Benito looked at his watch. "Lord Hades has postponed it until tomorrow. You're supposed to be at this meeting too."
"Why me?" I asked in chagrined surprise. "Anyway, I can't discuss it now. Not on an empty stomach." Not having eaten in over thirty hours, I was famished, and, as I remembered it, the food at the University of Truth and Justice was very good. Saliva dripped down my bristly jowls as I thought wistfully of a platter of Prague ham with horseradish. Rumor had it that Hitler broke free of his vegetarian vice only once in his life, when he rolled into Prague at the head of his conquering armies, and strolling around a pub, slapping his men on their backs as they drank their beer (no doubt causing many a stolid drinker to choke, splutter, and turn purple), caught sight of a plateful of Prague ham which he grabbed from a waiter who ran after him demanding indignantly that he pay, but Adolf was too quick for him and he got away and wolfed down the ham in the privacy of the nearest toilet. I have always considered it incontrovertible proof of Hitler's fundamental degeneracy that he returned to being a vegetarian, although it is pleasant to think that the ham probably made him violently sick since he wasn't used to the luscious juiciness of meat. We will never know. There were no witnesses and Hitler looked green most of the time anyway. "I didn't come back to Prague just to go to meetings."

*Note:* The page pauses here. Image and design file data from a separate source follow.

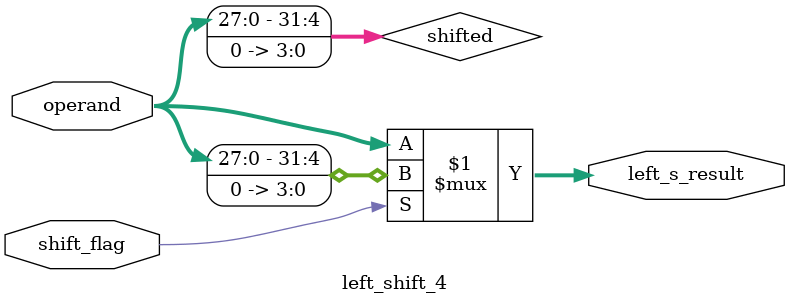
<source format=v>
module left_shift_4 (shift_flag,left_s_result,operand);
	input[31:0] operand;
	input shift_flag;
	output[31:0] left_s_result;

	wire[31:0] shifted;
	assign shifted[31:4] = operand[27:0];
	assign shifted[3:0] = 4'b0;

	assign left_s_result = shift_flag ? shifted:operand;	


endmodule
</source>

"Oh, come on," Benito coaxed. "Poor Professor Hohenstaufen had to interrupt his holiday in Rome at short notice just for this meeting."
"In that case," I said sincerely. "I will be glad to come to the meeting. After I've eaten several meals first." Having already witnessed Otto Hell decapitate one German prince, I was curious about Hohenstaufen's fate. Appetite grows with eating, and revenge is the best dessert.